Воронцов потрогал смятую гофру амортизатора, нащупал карабин парашютной застежки и отжал его. Примял ногами траву и нащупал торцевую ручку. Приподнял. Контейнер оказался довольно тяжелым, одному не дотащить. Он еще раз обошел его, забросал, на всякий случай, травой и быстро пошел в сторону хуторских построек, где отдыхал взвод и откуда тянуло сладковатым дымком нелюбинского костра.
Смирнов с разведчиками уже сидел возле ведра. Слышался довольный голос Нелюбина. Кондратий Герасимович, видать, делился с молодежью личным опытом:
— А я всегда, ребятушки мои, говорил и говорить буду: баба, она существо до того особенное, что тут тебе никакая наука не поможет. А уж художественная литература — подавно. Потому как если баба книжек умных начитается, то она ж, зараза эттакая, и дела по хозяйству забросит. Я знал такие случаи. Могу привести в качестве неопровержимого, так сказать, доказательства.

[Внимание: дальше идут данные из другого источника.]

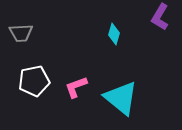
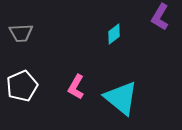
cyan diamond: rotated 35 degrees clockwise
white pentagon: moved 12 px left, 5 px down; rotated 12 degrees counterclockwise
pink L-shape: rotated 40 degrees counterclockwise
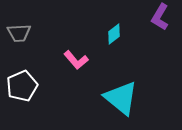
gray trapezoid: moved 2 px left
pink L-shape: moved 27 px up; rotated 70 degrees counterclockwise
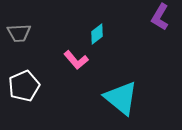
cyan diamond: moved 17 px left
white pentagon: moved 2 px right
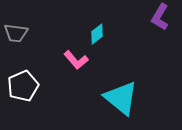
gray trapezoid: moved 3 px left; rotated 10 degrees clockwise
white pentagon: moved 1 px left
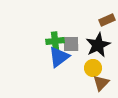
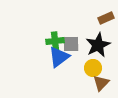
brown rectangle: moved 1 px left, 2 px up
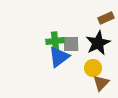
black star: moved 2 px up
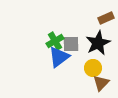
green cross: rotated 24 degrees counterclockwise
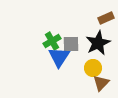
green cross: moved 3 px left
blue triangle: rotated 20 degrees counterclockwise
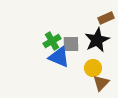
black star: moved 1 px left, 3 px up
blue triangle: rotated 40 degrees counterclockwise
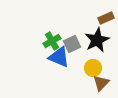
gray square: moved 1 px right; rotated 24 degrees counterclockwise
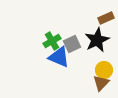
yellow circle: moved 11 px right, 2 px down
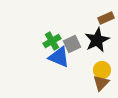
yellow circle: moved 2 px left
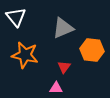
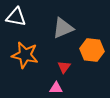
white triangle: rotated 40 degrees counterclockwise
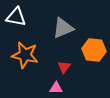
orange hexagon: moved 2 px right
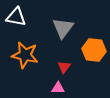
gray triangle: rotated 30 degrees counterclockwise
pink triangle: moved 2 px right
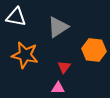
gray triangle: moved 5 px left, 1 px up; rotated 20 degrees clockwise
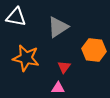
orange star: moved 1 px right, 3 px down
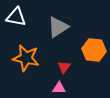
pink triangle: moved 1 px right
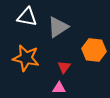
white triangle: moved 11 px right
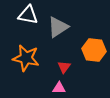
white triangle: moved 1 px right, 2 px up
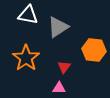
orange star: rotated 24 degrees clockwise
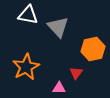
gray triangle: rotated 40 degrees counterclockwise
orange hexagon: moved 1 px left, 1 px up; rotated 20 degrees counterclockwise
orange star: moved 9 px down; rotated 8 degrees clockwise
red triangle: moved 12 px right, 6 px down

— Что-то я не понял, дядя Кондрат, — перебил младшего лейтенанта молодой голос, видимо, желая вернуть рассказчика к прежней теме, — ты что, сразу с двумя до войны жил?
Бойцы засмеялись.
— Вы вон лучше Степку попросите, он вам такую байку завернет, что всюю ночь, по молодости-то лет, за мотню будете держаться. А касательно того, что лично у меня до войны было — это мое. Я, ребятушки, в этих делах кобель опытный, можно даже сказать, немного престарелый, и управлюсь с ними сам. Жена — не полюбовница. Не невеста. И дурак тот мужик, который про свою жену чужим рассказывает.

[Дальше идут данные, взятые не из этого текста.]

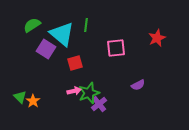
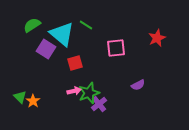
green line: rotated 64 degrees counterclockwise
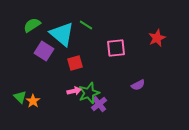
purple square: moved 2 px left, 2 px down
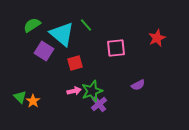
green line: rotated 16 degrees clockwise
green star: moved 3 px right, 2 px up
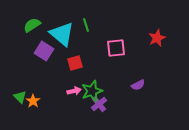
green line: rotated 24 degrees clockwise
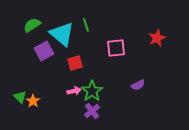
purple square: rotated 30 degrees clockwise
green star: rotated 15 degrees counterclockwise
purple cross: moved 7 px left, 7 px down
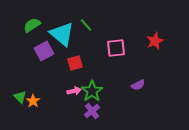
green line: rotated 24 degrees counterclockwise
red star: moved 2 px left, 3 px down
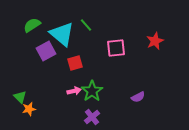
purple square: moved 2 px right
purple semicircle: moved 12 px down
orange star: moved 4 px left, 8 px down; rotated 24 degrees clockwise
purple cross: moved 6 px down
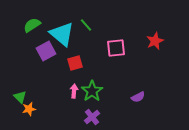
pink arrow: rotated 72 degrees counterclockwise
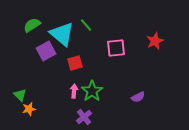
green triangle: moved 2 px up
purple cross: moved 8 px left
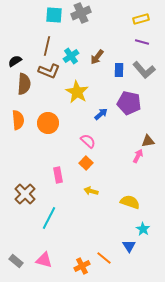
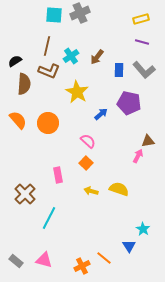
gray cross: moved 1 px left
orange semicircle: rotated 36 degrees counterclockwise
yellow semicircle: moved 11 px left, 13 px up
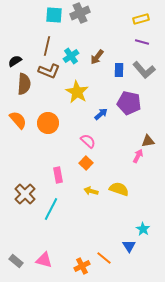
cyan line: moved 2 px right, 9 px up
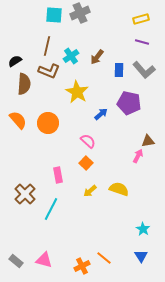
yellow arrow: moved 1 px left; rotated 56 degrees counterclockwise
blue triangle: moved 12 px right, 10 px down
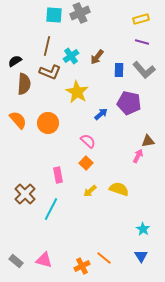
brown L-shape: moved 1 px right, 1 px down
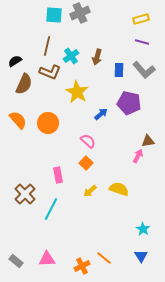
brown arrow: rotated 21 degrees counterclockwise
brown semicircle: rotated 20 degrees clockwise
pink triangle: moved 3 px right, 1 px up; rotated 18 degrees counterclockwise
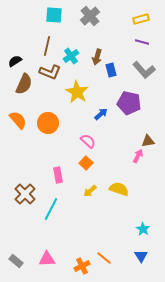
gray cross: moved 10 px right, 3 px down; rotated 18 degrees counterclockwise
blue rectangle: moved 8 px left; rotated 16 degrees counterclockwise
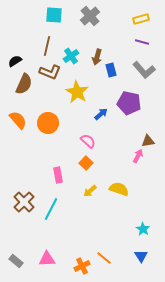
brown cross: moved 1 px left, 8 px down
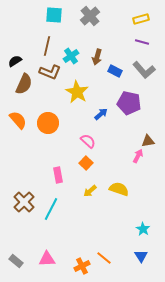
blue rectangle: moved 4 px right, 1 px down; rotated 48 degrees counterclockwise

Степан издали увидел Воронцова и встал навстречу.
— Пойдем-ка, — махнул ему Воронцов и повернул назад, к лесу.
Пока шли, Степан доложил: километрах в пяти отсюда есть деревня, небольшая, всего два двора, но живут только в одном доме, старик со старухой, они-то и рассказали, что еще прошлой осенью деревню сожгли, народ перебрался в соседнее село, оно в трех километрах, ближе к шоссе.
— О хуторе не расспросили?
— Как спросишь? Только след укажешь. Я только спросил, нет ли в той стороне каких деревень? Старик сказал, что был когда-то хутор, но давно заброшен и дорога туда, мол, давно заросла, даже сено там уже не косят — далеко.
— Место и правда глухое. Тихое.
— Я тоже так думаю. А зачем ты меня сюда привел?
— Сейчас увидишь. Ты в этих делах поопытней меня. Вон, видишь, ящик какой-то под березой лежит? Вроде немецкий.